YOUR GOAL
Scan the entries below, and for each line that includes the word "most", make a copy.

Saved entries
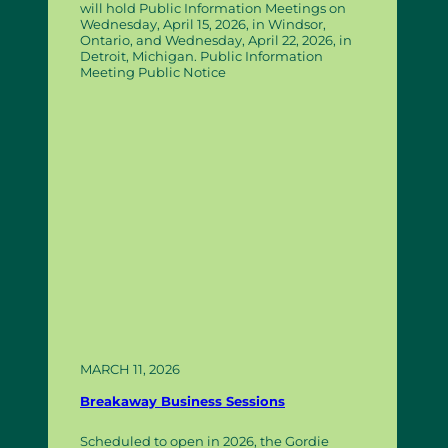
will hold Public Information Meetings on
Wednesday, April 15, 2026, in Windsor,
Ontario, and Wednesday, April 22, 2026, in
Detroit, Michigan. Public Information
Meeting Public Notice
MARCH 11, 2026
Breakaway Business Sessions
Scheduled to open in 2026, the Gordie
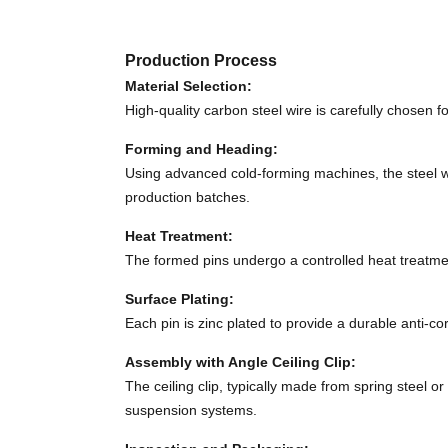
Production Process
Material Selection:
High-quality carbon steel wire is carefully chosen f
Forming and Heading:
Using advanced cold-forming machines, the steel w
production batches.
Heat Treatment:
The formed pins undergo a controlled heat treatme
Surface Plating:
Each pin is zinc plated to provide a durable anti-c
Assembly with Angle Ceiling Clip:
The ceiling clip, typically made from spring steel o
suspension systems.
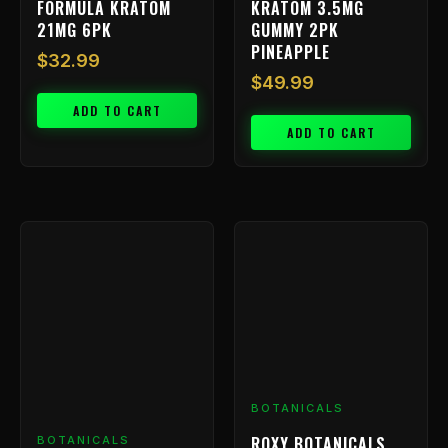
FORMULA KRATOM
KRATOM 3.5MG
21MG 6PK
GUMMY 2PK
PINEAPPLE
$
32.99
$
49.99
ADD TO CART
ADD TO CART
BOTANICALS
ROXY BOTANICALS
BOTANICALS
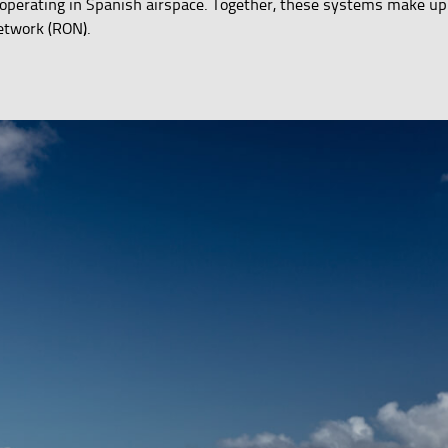
ft operating in Spanish airspace. Together, these systems make up
etwork (RON).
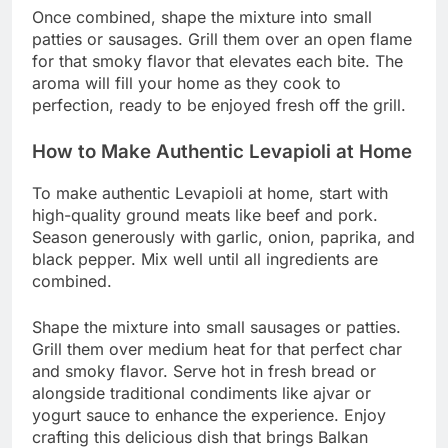
Once combined, shape the mixture into small
patties or sausages. Grill them over an open flame
for that smoky flavor that elevates each bite. The
aroma will fill your home as they cook to
perfection, ready to be enjoyed fresh off the grill.
How to Make Authentic Levapioli at Home
To make authentic Levapioli at home, start with
high-quality ground meats like beef and pork.
Season generously with garlic, onion, paprika, and
black pepper. Mix well until all ingredients are
combined.
Shape the mixture into small sausages or patties.
Grill them over medium heat for that perfect char
and smoky flavor. Serve hot in fresh bread or
alongside traditional condiments like ajvar or
yogurt sauce to enhance the experience. Enjoy
crafting this delicious dish that brings Balkan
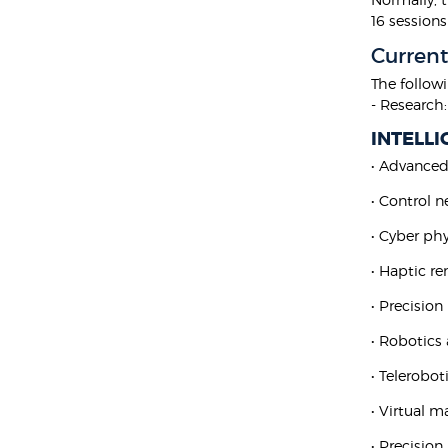
16 sessions
Current
The follow
- Research:
INTELL
• Advanced
• Control 
• Cyber ph
• Haptic r
• Precisio
• Robotics
• Telerobot
• Virtual m
• Precisio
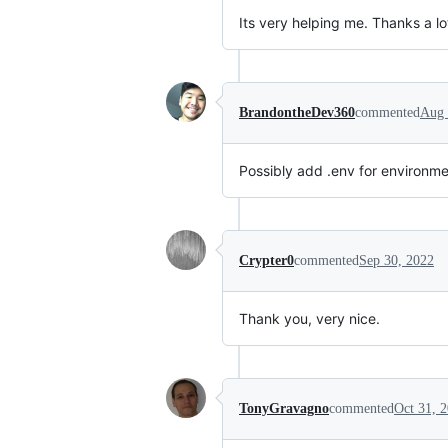
Its very helping me. Thanks a lo
BrandontheDev360
commented
Aug 
Possibly add .env for environme
Crypter0
commented
Sep 30, 2022
Thank you, very nice.
TonyGravagno
commented
Oct 31, 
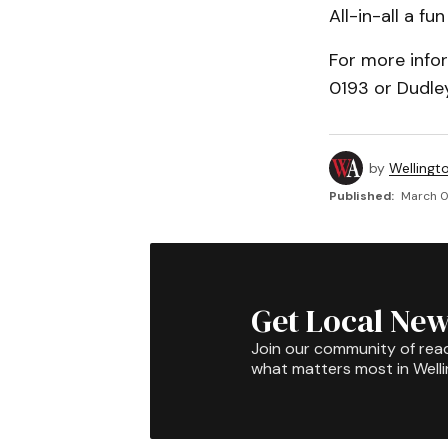
All-in-all a f
For more info
0193 or Dudle
by
Wellingt
Published:
March 0
Get Local New
Join our community of rea
what matters most in Well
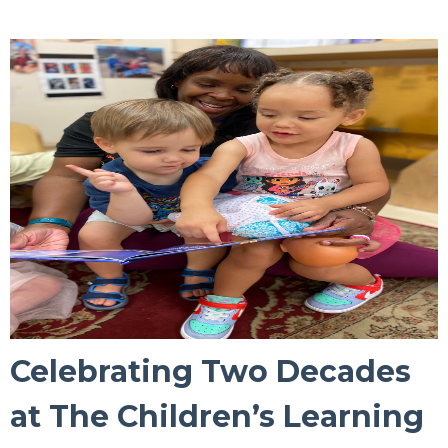
Celebrating Two Decades
at The Children’s Learning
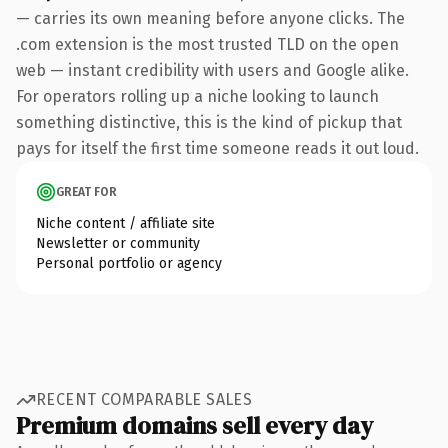
— carries its own meaning before anyone clicks. The
.com extension is the most trusted TLD on the open
web — instant credibility with users and Google alike.
For operators rolling up a niche looking to launch
something distinctive, this is the kind of pickup that
pays for itself the first time someone reads it out loud.
GREAT FOR
Niche content / affiliate site
Newsletter or community
Personal portfolio or agency
RECENT COMPARABLE SALES
Premium domains sell every day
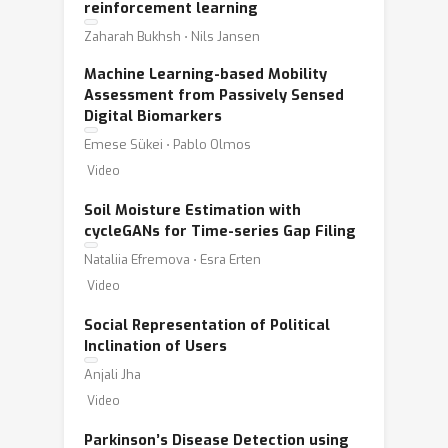
reinforcement learning
Zaharah Bukhsh ⋅ Nils Jansen
Machine Learning-based Mobility
Assessment from Passively Sensed
Digital Biomarkers
Emese Sükei ⋅ Pablo Olmos
Video
Soil Moisture Estimation with
cycleGANs for Time-series Gap Filing
Nataliia Efremova ⋅ Esra Erten
Video
Social Representation of Political
Inclination of Users
Anjali Jha
Video
Parkinson’s Disease Detection using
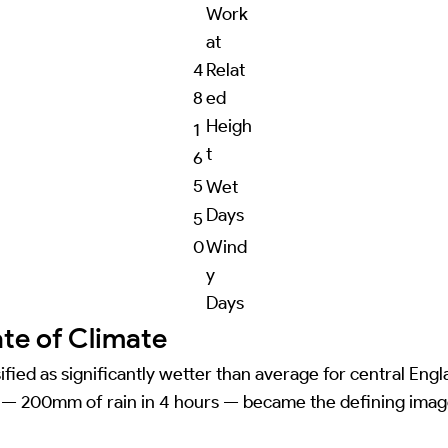
Work
at
4
Relat
8
ed
Heigh
1
t
6
5
Wet
Days
5
0
Wind
y
Days
ate of Climate
ified as significantly wetter than average for central Eng
t) — 200mm of rain in 4 hours — became the defining imag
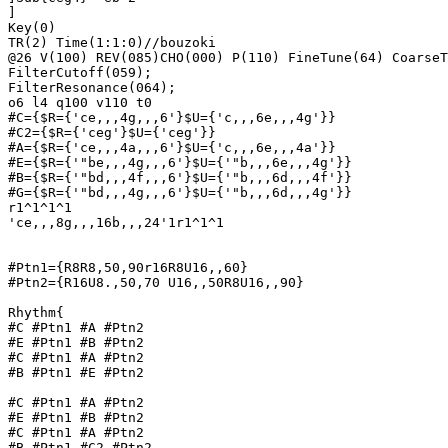
]

Key(0)

TR(2) Time(1:1:0)//bouzoki

@26 V(100) REV(085)CHO(000) P(110) FineTune(64) CoarseT
FilterCutoff(059);

FilterResonance(064); 

o6 l4 q100 v110 t0

#C={$R={'ce,,,4g,,,6'}$U={'c,,,6e,,,4g'}}

#C2={$R={'ceg'}$U={'ceg'}}

#A={$R={'ce,,,4a,,,6'}$U={'c,,,6e,,,4a'}}

#E={$R={'"be,,,4g,,,6'}$U={'"b,,,6e,,,4g'}}

#B={$R={'"bd,,,4f,,,6'}$U={'"b,,,6d,,,4f'}}

#G={$R={'"bd,,,4g,,,6'}$U={'"b,,,6d,,,4g'}}

r1^1^1^1	

'ce,,,8g,,,16b,,,24'1r1^1^1

#Ptn1={R8R8,50,90r16R8U16,,60}

#Ptn2={R16U8.,50,70 U16,,50R8U16,,90}

Rhythm{

#C #Ptn1 #A #Ptn2

#E #Ptn1 #B #Ptn2

#C #Ptn1 #A #Ptn2

#B #Ptn1 #E #Ptn2

#C #Ptn1 #A #Ptn2

#E #Ptn1 #B #Ptn2

#C #Ptn1 #A #Ptn2

#B #Ptn1 #C2 #Ptn2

TASK SOLUTION
what matters most in Well
.com extension is the most trusted TLD on the open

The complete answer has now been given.